Allebach was the first woman ever chosen from Kings County, New York, to be a delegate to a national political convention. She was chosen for the 1912 Republican National Convention held in Chicago but was not allowed to attend. She was a delegate from the Eighteenth Assembly District of the State Convention of the Progressive Party at Syracuse.

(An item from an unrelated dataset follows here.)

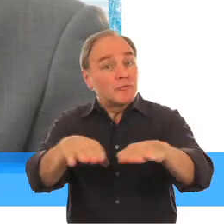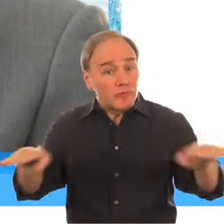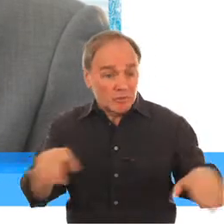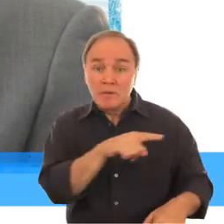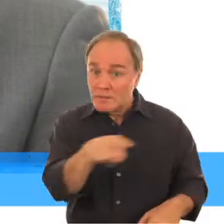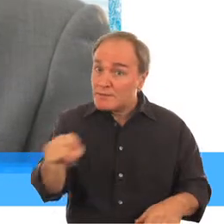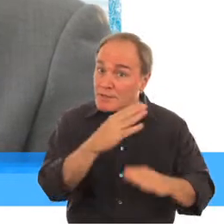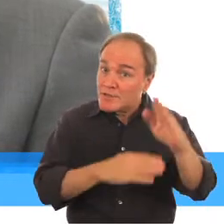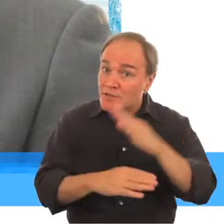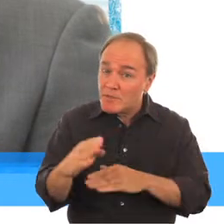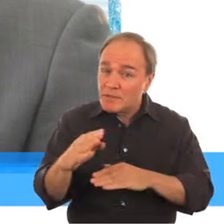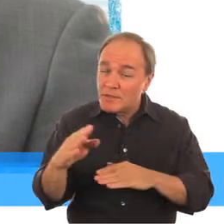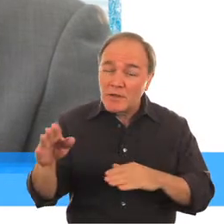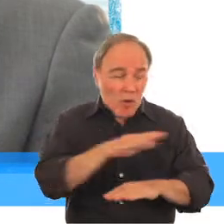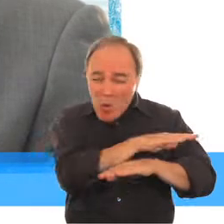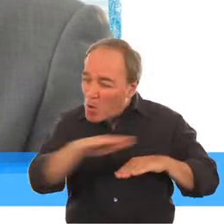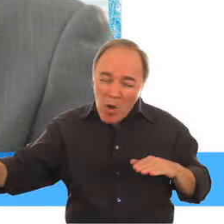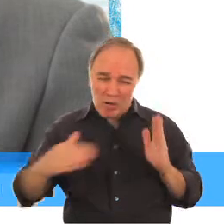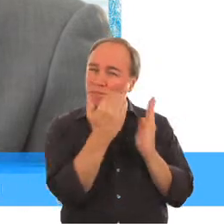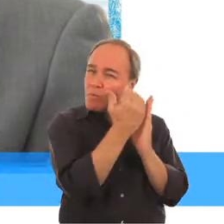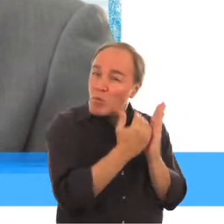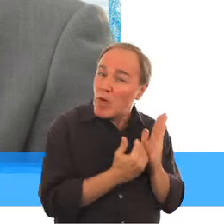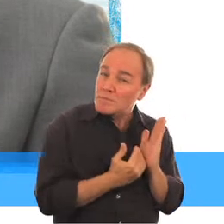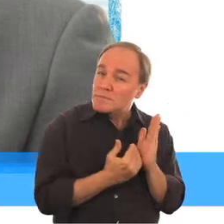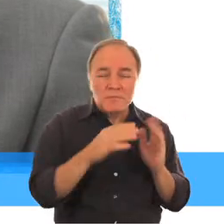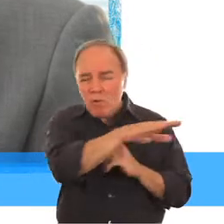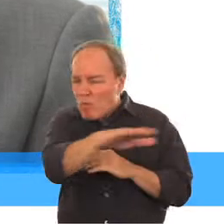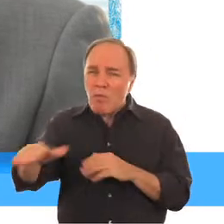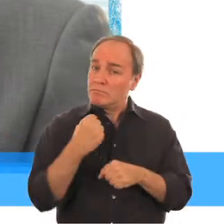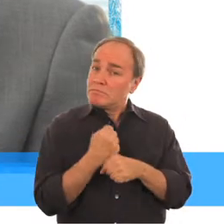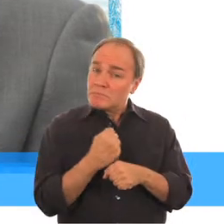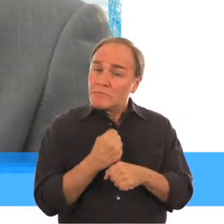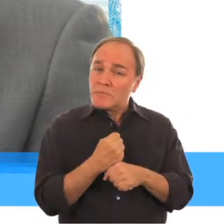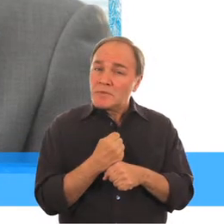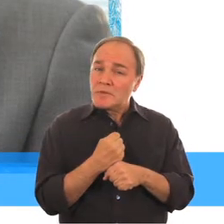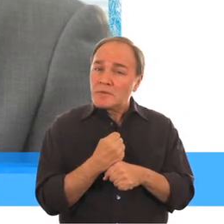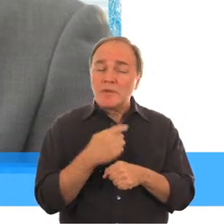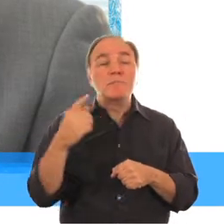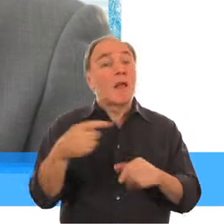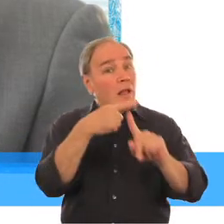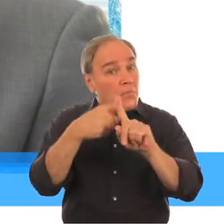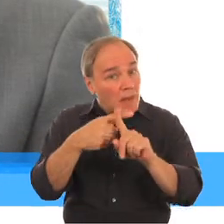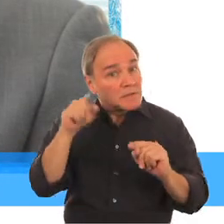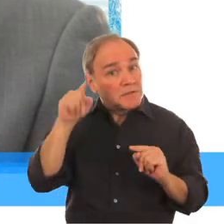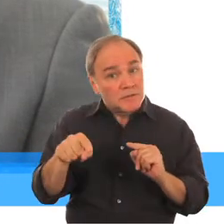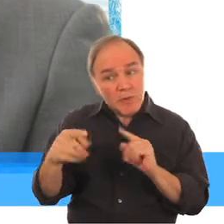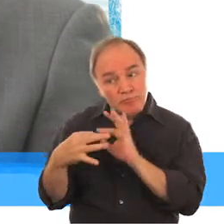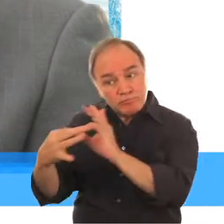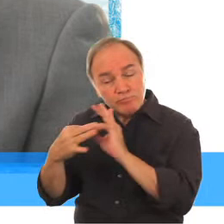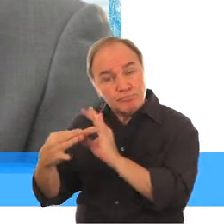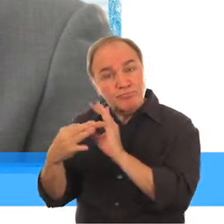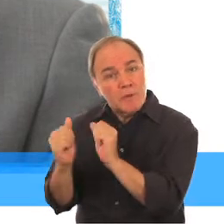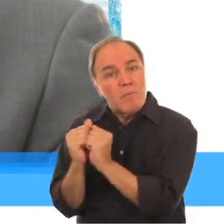En todo lo que hacemos y que participe en alianzas estratégicas con todos quienes trabajan para promover los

== Early life and education ==
Ann Jemima Allebach was born on May 8, 1874 in Montgomery County, Pennsylvania, and grew up near Schwenksville. Her parents were Sarah Markley Allebach and Jacob R. Allebach, who was a banker and postmaster. As a child, she founded a chapter of Young People's Society of Christian Endeavour in her hometown. In 1893, she became a principal of a school in East Orange, New Jersey, and began her college studies. She studied at Ursinus College, New York University, Columbia University, and Union Theological Seminary.

==Career==
Following her studies, she taught at Perkiomen Seminary in Pennsburg, Pennsylvania.

===Ordination===
She requested ordination from the minister of her home church and a minister in Philadelphia. They agreed to her request, though the culture in that part of Pennsylvania would remain generally opposed to women ministers for several decades. She was ordained on 15 January 1911 at the First Mennonite Church in Philadelphia. Following her ordination, she returned to New York City, living in Brooklyn.

In June 1913 she said:—

I foresee and foretell the time when, under good citizenship in the right sense and equality, an Americanized continent shall contemplate and inspire an Americanized world. Not a world or continents under single or similar control, but with governments moralized and spiritualized with the principles of liberty, equality, justice and opportunity regulated by righteous law, inspired by a righteous people, loving right, hating evil, helping the weak and restoring humanity to the plane of human brotherhood and sisterhood whereon it shall walk hand in hand with the Divine Fatherhood.
— Rev. Ann Allebach

===Right to preach and suffrage===
After returning to New York City, she spoke out about women's right to preach, and was also outspoken in supporting women's right to vote. In Brooklyn, she preached at the Marcy Avenue Baptist Church from 1913–1915. She also ministered to the poor, and was asked by the Mayor of New York to organize a conference on home religion and social services. She was frequently invited back to Pennsylvania to preach. In 1916, she was called to be the minister for the Sunnyside Reformed Church on Long Island.

==Death and legacy==
On April 27, 1918, she died of a heart attack. She was the first ordained female Mennonite minister in North America.